May 15 '25 14:05 abduld

Thanks @JoeLoser, I've added a changelog entry.

Thanks @abduld!

May 16 '25 00:05 kirillbobyrev

!sync

May 16 '25 18:05 JoeLoser

@kirillbobyrev I can't yet land this internally since one of the tests is failing on H100. It's passing internally on MI300 and A100 though. Here's a snippet from a run internally since our open source doesn't have access to H100. The error message leaves room for improvement as you can tell. If you happen to have access to an H100 and want to poke at this, feel free. Otherwise, I'll have someone internally take a look at fixing this so we can land it.

==================== Test output for //open-source/max/max/kernels/test/gpu/basics:test_prefix_sum.mojo.test:
CUDA call failed: CUDA_ERROR_ILLEGAL_ADDRESS (an illegal memory access was encountered)
================================================================================

May 16 '25 19:05 JoeLoser

Hmm, I see. Yeah, let me check it out on the weekend. I can rent an H100 for few dollars on Lambda, should probably not be a problem.

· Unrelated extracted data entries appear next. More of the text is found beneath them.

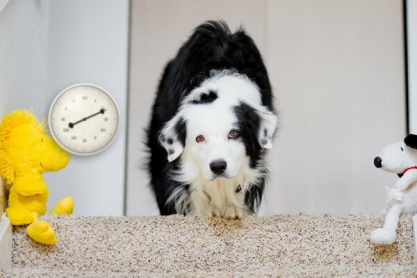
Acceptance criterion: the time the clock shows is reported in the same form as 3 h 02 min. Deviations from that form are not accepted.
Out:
8 h 11 min
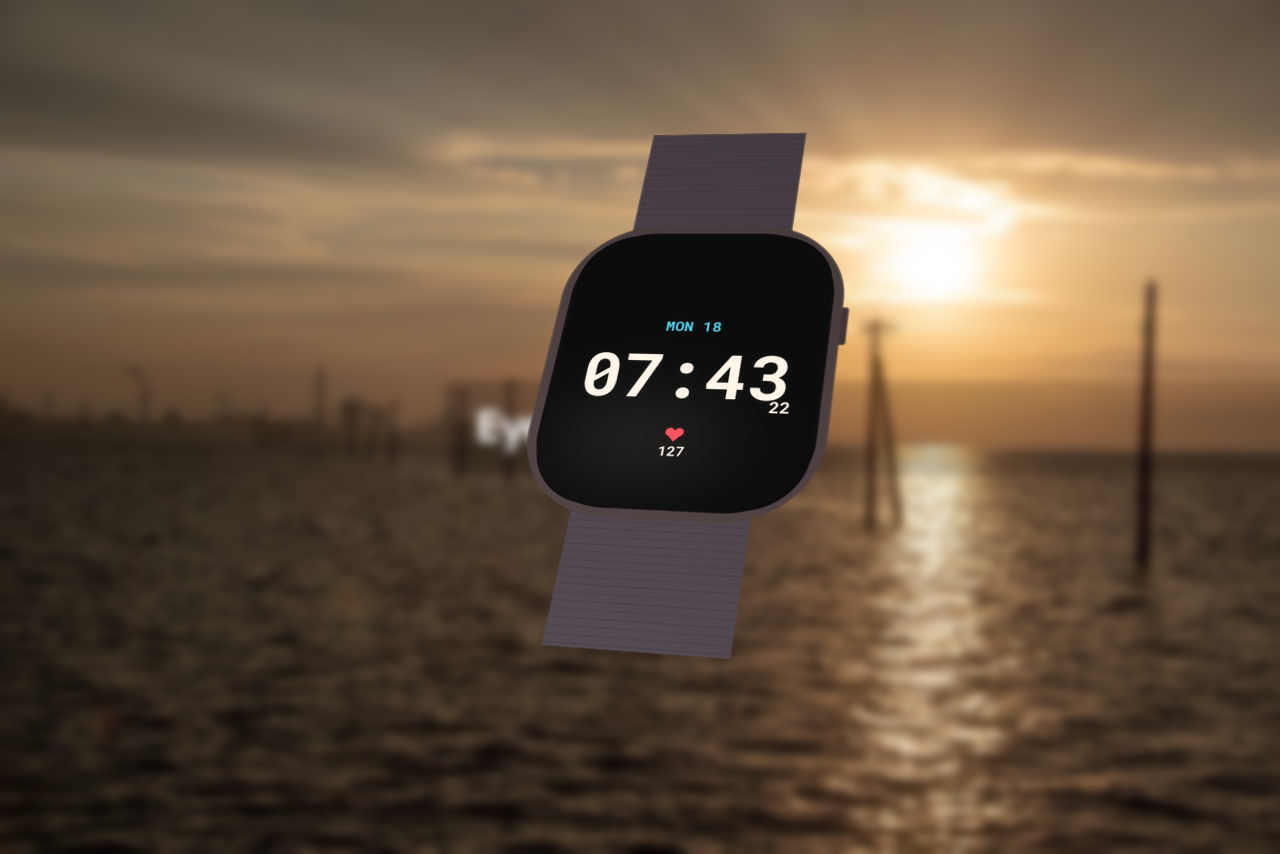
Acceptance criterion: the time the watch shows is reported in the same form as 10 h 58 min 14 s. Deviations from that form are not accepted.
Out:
7 h 43 min 22 s
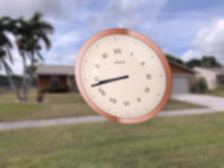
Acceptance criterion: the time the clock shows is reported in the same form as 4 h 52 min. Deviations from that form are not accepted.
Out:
8 h 43 min
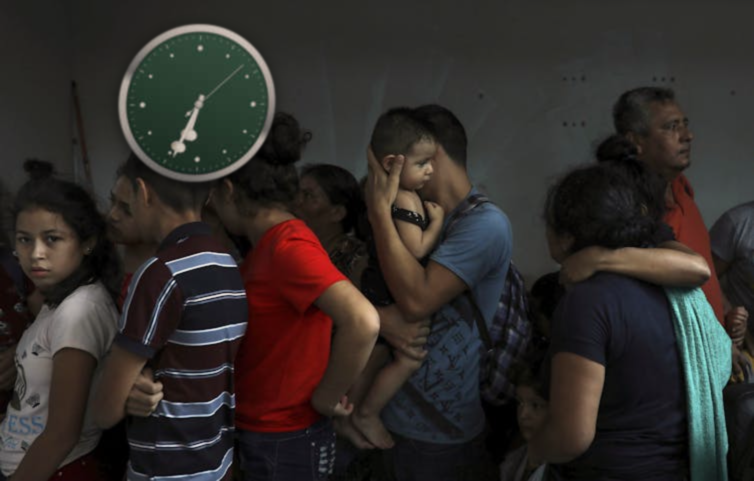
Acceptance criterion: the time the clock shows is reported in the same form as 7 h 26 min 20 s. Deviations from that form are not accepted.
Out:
6 h 34 min 08 s
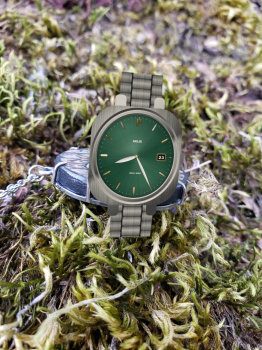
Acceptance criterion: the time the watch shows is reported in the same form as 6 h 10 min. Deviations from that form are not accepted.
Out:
8 h 25 min
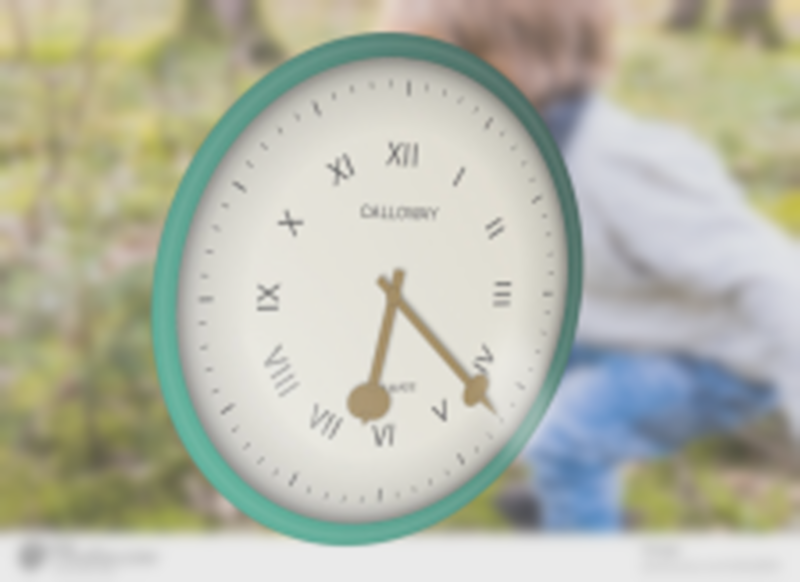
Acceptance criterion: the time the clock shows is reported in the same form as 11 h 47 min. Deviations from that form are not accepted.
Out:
6 h 22 min
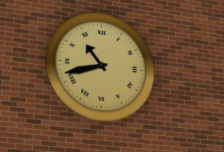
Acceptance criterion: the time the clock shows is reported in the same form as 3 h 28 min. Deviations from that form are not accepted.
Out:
10 h 42 min
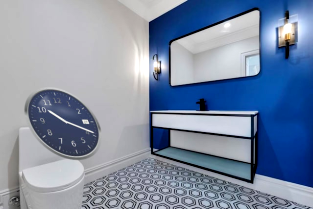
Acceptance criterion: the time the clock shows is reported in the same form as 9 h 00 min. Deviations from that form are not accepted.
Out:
10 h 19 min
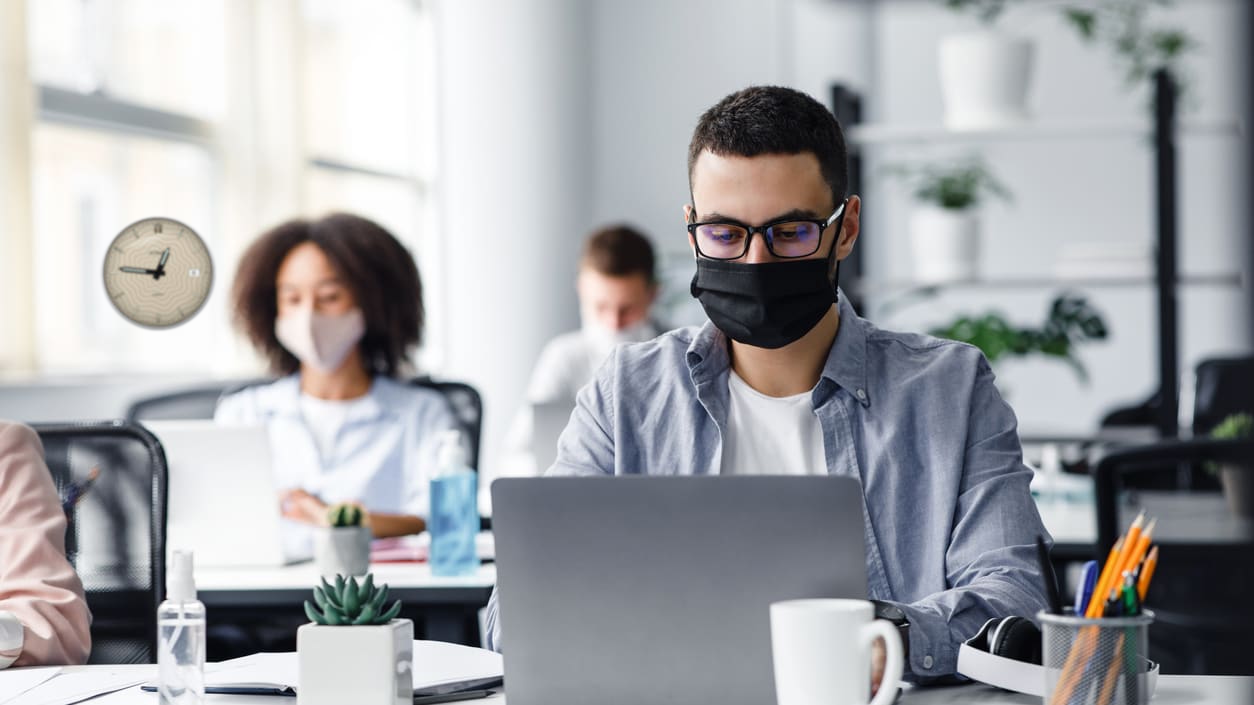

May 16 '25 21:05 kirillbobyrev

Hmm, I see. Yeah, let me check it out on the weekend. I can rent an H100 for few dollars on Lambda, should probably not be a problem.

@jiex-liu may be able to poke at it internally and see where the issue is as well if nothing obvious jumps out. Appreciate you bearing with us as we don't have GPU testing in our open source CI builds yet 😊

May 16 '25 21:05 JoeLoser

✅🟣 This contribution has been merged 🟣✅

Your pull request has been merged to the internal upstream Mojo sources. It will be reflected here in the Mojo repository on the main branch during the next Mojo nightly release, typically within the next 24-48 hours.

We use Copybara to merge external contributions, click here to learn more.

May 19 '25 20:05 modularbot

Landed in 3c01c8054654d02b1866dc0fb0b6bc4b5077a653! Thank you for your contribution 🎉

May 20 '25 07:05 modularbot